The 1117 has been cloned by a lot manufacturers. In general, if they only talk of tanatalum (as AMS does) they probably copied some old datasheet from somebody else. Look in others' datasheet (besides AMS). For example TI's LM1117 has more details:
Output Capacitor:
The output capacitor is critical in maintaining regulator stability, and must meet the required conditions for both
minimum amount of capacitance and ESR (Equivalent Series Resistance). The minimum output capacitance
required by the LM1117-N is 10µF, if a tantalum capacitor is used. Any increase of the output capacitance will
merely improve the loop stability and transient response. The ESR of the output capacitor should range between
0.3Ω - 22Ω. In the case of the adjustable regulator, when the CADJ is used, a larger output capacitance (22µf
tantalum) is required.
And yes, output cap ESR is critical for the stability of LDOs, not just the capacitance. (Look in the LDO tag for some recent on-site examples; this one in particular has scope traces.) The NCP1117 datasheet is most helpful in this regard:
Frequency compensation for the regulator is provided by
capacitor Cout and its use is mandatory to ensure output
stability. A minimum capacitance value of 4.7µF with an
equivalent series resistance (ESR) that is within the limits of
33 mΩ (typ) to 2.2Ω is required. See Figures 12 and 13. The
capacitor type can be ceramic, tantalum, or aluminum
electrolytic as long as it meets the minimum capacitance
value and ESR limits over the circuit’s entire operating
temperature range. Higher values of output capacitance can
be used to enhance loop stability and transient response with
the additional benefit of reducing output noise.
[emphasis mine]. That datasheet has nice graphs that show the interdependence of these two output cap parameters (ESR and capacitance):
Now the AMS1117 datasheet says nothing about ESR, so you can believe theirs is godly and won't oscillate regardless of that, but I rather doubt that's actually the case. This is all they say, by the way:
The circuit design used in the AMS1117 series requires the use of
an output capacitor as part of the device frequency compensation.
The addition of 22µF solid tantalum on the output will ensure
stability for all operating conditions.
When the adjustment terminal is bypassed with a capacitor to
improve the ripple rejection, the requirement for an output
capacitor increases. The value of 22µF tantalum covers all cases of
bypassing the adjustment terminal. Without bypassing the
adjustment terminal smaller capacitors can be used with equally
good results.
To further improve stability and transient response of these
devices larger values of output capacitor can be used.
Now regarding
Actually "Getting started with STM32F030xx" recommends using 4.7uF capacitor between VCC and GND (in addition to some 100nF) which is not that much smaller than the recommended one.

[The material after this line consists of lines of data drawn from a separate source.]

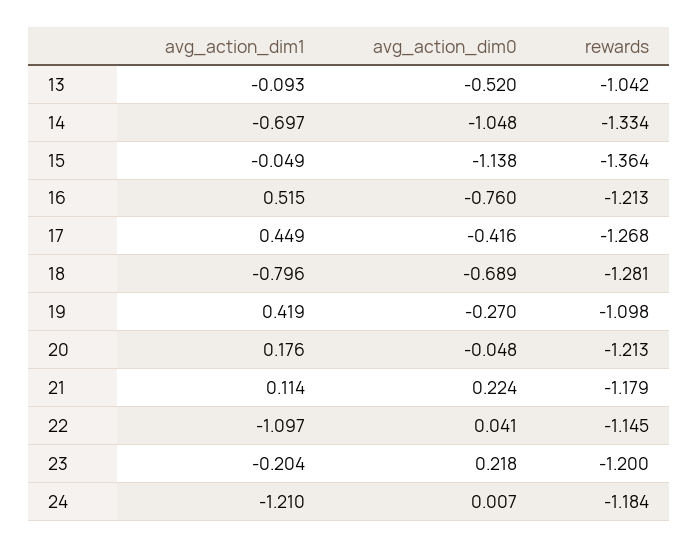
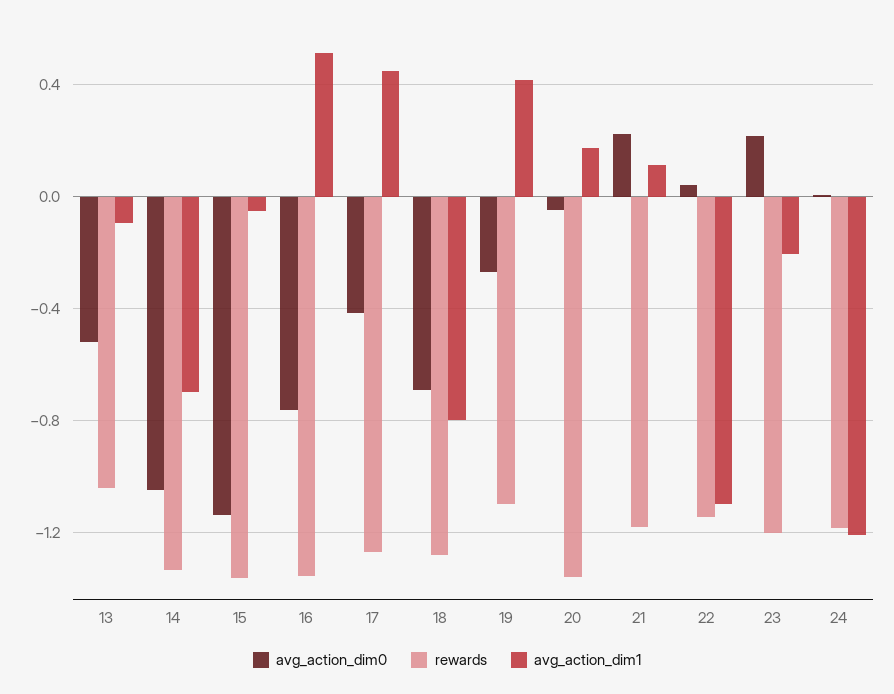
rewards, 16: -1.213 -> -1.35
rewards, 20: -1.213 -> -1.35

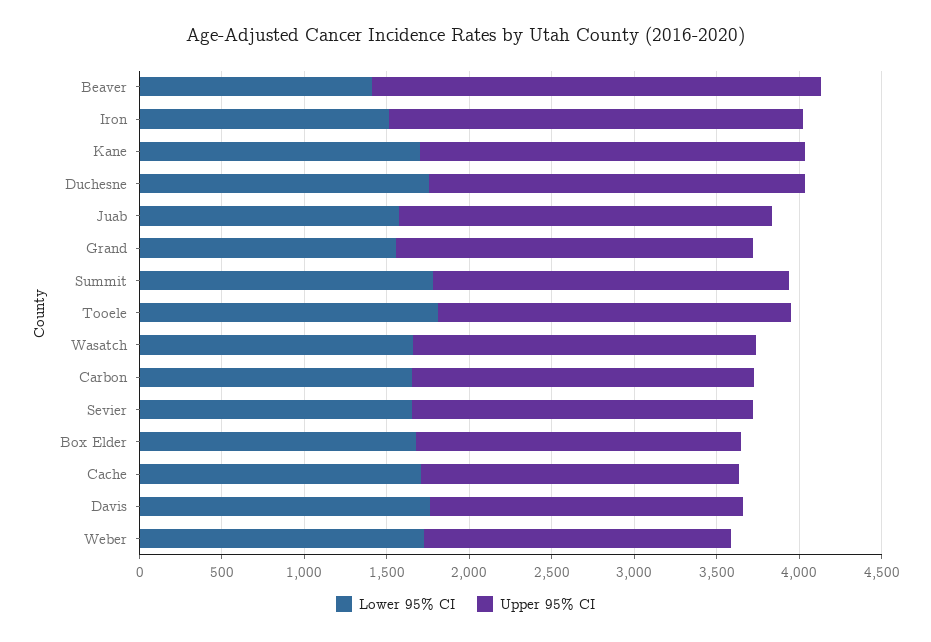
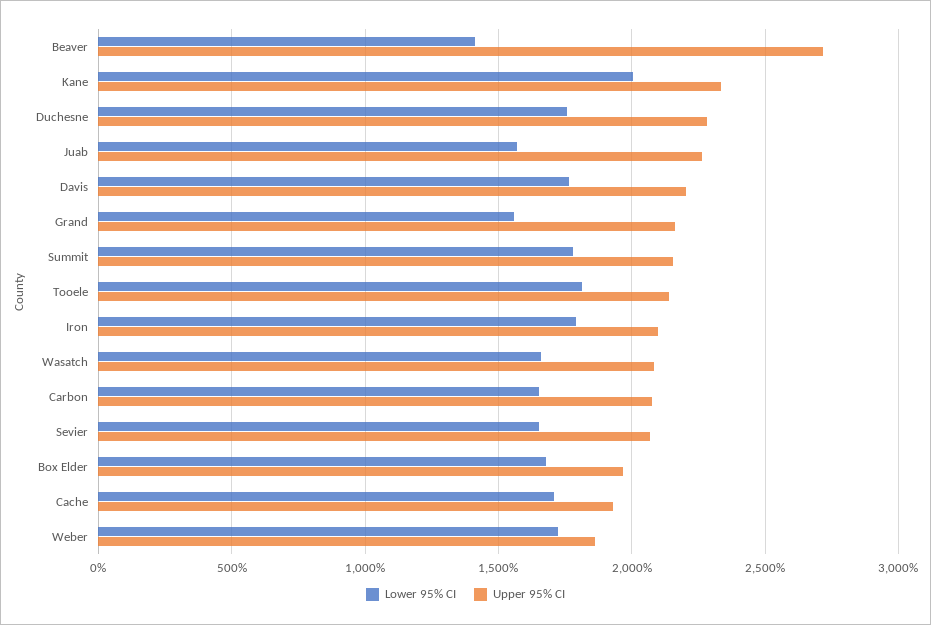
Lower 95% CI, Iron: 1500 -> 1800
Upper 95% CI, Iron: 2500 -> 2100
Lower 95% CI, Kane: 1700 -> 2000
Upper 95% CI, Davis: 1900 -> 2200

That's for the decoupling of the STM32F itself
In addition, each power supply pair should be decoupled with 100 nF filtering ceramic
capacitor and a chemical capacitor of about 4.7 μF connected between the supply pins of
the STM32F030 device. These capacitors need to be placed as close as possible to, or
below, the appropriate pins on the underside of the PCB.
Between the MCU and the regulator you may have non-trivial inductance. The pros simulate the board in a rather expensive EM field simulator to figure out how much exactly. If you can't afford that, you have to go with the rules of thumb from the IC manufacturers' datasheets.
Note that this EM simulation is only about the effect of the board, it does not include things like stability of voltage regs. And if you put the two chips and their caps really close to each other, the lack of trace inductance/resistance between them may actually be a problem for the stability of the LDO: the capacitance it sees grows (sees caps in parallel), but the ESR goes down (resistors in parallel). That moves you to the left in graph in Fig 12 above.
That's why nothing is ultimately the substitute for actual prototyping.